Piątkowe notowania na Giełdzie Papierów Wartościowych w największej części były pochodną emocji, jakie w czwartkowy wieczór wzbudził prezes amerykańskiego banku JP Morgan Chase. Informacja, iż spółka może stracić 2 mld dolarów na rynku CDS-ów pchnęła na południe akcje sektora finansowego na całym świecie i o poranku większość indeksów europejskich musiała szukać przeceny. WIG20 nie był wyjątkiem i już na progu sesji oddał około 0,7 procent, co właściwie pokrywało się ze stratami średnich na giełdach otoczenia.

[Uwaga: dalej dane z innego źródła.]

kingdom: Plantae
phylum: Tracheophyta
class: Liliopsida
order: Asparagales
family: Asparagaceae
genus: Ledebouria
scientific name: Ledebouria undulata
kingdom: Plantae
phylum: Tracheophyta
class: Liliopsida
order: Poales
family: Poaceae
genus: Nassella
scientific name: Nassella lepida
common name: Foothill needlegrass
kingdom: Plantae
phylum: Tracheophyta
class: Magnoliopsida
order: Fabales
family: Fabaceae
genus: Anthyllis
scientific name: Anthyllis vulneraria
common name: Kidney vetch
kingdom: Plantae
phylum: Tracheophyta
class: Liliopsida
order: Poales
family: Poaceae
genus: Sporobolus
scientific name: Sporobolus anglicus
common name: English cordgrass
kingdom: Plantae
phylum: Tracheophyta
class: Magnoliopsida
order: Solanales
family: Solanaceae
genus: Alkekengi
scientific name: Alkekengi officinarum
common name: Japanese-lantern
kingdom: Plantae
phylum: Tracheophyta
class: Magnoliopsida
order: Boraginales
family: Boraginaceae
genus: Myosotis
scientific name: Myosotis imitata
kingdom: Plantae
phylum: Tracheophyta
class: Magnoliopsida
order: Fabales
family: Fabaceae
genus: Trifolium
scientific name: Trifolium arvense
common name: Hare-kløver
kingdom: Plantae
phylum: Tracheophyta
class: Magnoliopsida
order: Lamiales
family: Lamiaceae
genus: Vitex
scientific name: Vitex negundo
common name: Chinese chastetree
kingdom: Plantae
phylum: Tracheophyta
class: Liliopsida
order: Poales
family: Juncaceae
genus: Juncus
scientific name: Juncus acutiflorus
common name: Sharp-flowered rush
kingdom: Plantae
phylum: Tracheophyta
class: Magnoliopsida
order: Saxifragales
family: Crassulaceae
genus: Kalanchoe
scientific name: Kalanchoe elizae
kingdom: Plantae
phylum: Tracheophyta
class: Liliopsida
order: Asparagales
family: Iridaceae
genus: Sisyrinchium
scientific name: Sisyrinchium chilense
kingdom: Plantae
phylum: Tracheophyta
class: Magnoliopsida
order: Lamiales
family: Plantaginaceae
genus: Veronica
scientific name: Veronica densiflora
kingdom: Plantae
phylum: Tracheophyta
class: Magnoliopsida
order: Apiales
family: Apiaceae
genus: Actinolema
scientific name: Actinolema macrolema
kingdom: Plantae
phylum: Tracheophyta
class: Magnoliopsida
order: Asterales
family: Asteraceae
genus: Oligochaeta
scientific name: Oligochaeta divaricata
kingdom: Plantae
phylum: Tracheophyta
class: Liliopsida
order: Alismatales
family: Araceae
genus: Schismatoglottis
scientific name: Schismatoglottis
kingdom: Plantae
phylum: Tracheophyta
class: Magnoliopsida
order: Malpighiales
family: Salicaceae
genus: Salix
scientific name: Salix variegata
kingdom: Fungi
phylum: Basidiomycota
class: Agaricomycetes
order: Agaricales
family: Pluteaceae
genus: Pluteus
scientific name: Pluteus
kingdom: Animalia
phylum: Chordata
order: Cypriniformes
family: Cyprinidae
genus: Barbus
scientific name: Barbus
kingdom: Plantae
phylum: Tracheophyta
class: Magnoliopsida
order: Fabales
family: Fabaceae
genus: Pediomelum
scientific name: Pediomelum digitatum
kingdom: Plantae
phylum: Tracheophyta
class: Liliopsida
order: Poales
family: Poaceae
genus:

W kolejnych godzinach notowania na rynkach europejskich skoncentrowały się na szacowaniu skali spadków, jakich na otwarciu doświadczy dziś Wall Street. W istocie przez siedem godzin ceny akcji na rynkach europejskich, w tym na GPW koncentrowały się głównie na notowaniach kontraktów na amerykańskie indeksy oraz kondycji eurodolara, który szukał dziś korekty wcześniejszej przeceny.

Przełomem stały się dopiero dane o nastrojach konsumentów w USA. Lepszy od oczekiwań odczyt pchnął na północ ceny akcji oraz cenę ropy, która na wielu ostatnich sesjach ciążyła indeksom przekładając się na spadki spółek surowcowych.

Niestety w przypadku GPW problemem okazała się aktywność rynku, która do finałowych minut sesji była skrajnie niska. Starczy powiedzieć, iż do końcowego fixingu suma obrotu na spółkach o największej kapitalizacji wynosiła niewiele więcej niż 220 mln złotych. W efekcie na zamknięciu sesji licznik pokazał ledwie 306 mln, co czyni sesję jedną z najspokojniejszych w bieżącym roku.

Niski obrót oznacza, iż handel nie ma żadnej wiarygodności technicznej i nie warto przywiązywać się do spadku indeksu o 0,4 procent. Godny odnotowania jest jednak brak przebicia wsparcia na wykresie WIG20, które na przestrzeni ostatnich miesięcy aktywizowało podaż. Aktualność październikowego dołka pozwala z umiarkowanym optymizmem oczekiwać kolejnych sesji.